Activity: Could you return the data below exactly as it appears?

Data to examine:

# # #

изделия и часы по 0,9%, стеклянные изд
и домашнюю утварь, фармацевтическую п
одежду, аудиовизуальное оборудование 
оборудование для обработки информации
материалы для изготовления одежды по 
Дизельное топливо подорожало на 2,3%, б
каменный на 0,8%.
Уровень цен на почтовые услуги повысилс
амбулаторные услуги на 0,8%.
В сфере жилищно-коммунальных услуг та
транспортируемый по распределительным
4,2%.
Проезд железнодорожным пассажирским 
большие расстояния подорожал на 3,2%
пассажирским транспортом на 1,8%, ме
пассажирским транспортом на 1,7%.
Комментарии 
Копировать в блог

# # #

Solution for this problem:
изделия и часы по 0,9%, стеклянные изд
и домашнюю утварь, фармацевтическую п
одежду, аудиовизуальное оборудование 
оборудование для обработки информации
материалы для изготовления одежды по 
Дизельное топливо подорожало на 2,3%, б
каменный на 0,8%.
Уровень цен на почтовые услуги повысилс
амбулаторные услуги на 0,8%.
В сфере жилищно-коммунальных услуг та
транспортируемый по распределительным
4,2%.
Проезд железнодорожным пассажирским 
большие расстояния подорожал на 3,2%
пассажирским транспортом на 1,8%, ме
пассажирским транспортом на 1,7%.
Комментарии 
Копировать в блог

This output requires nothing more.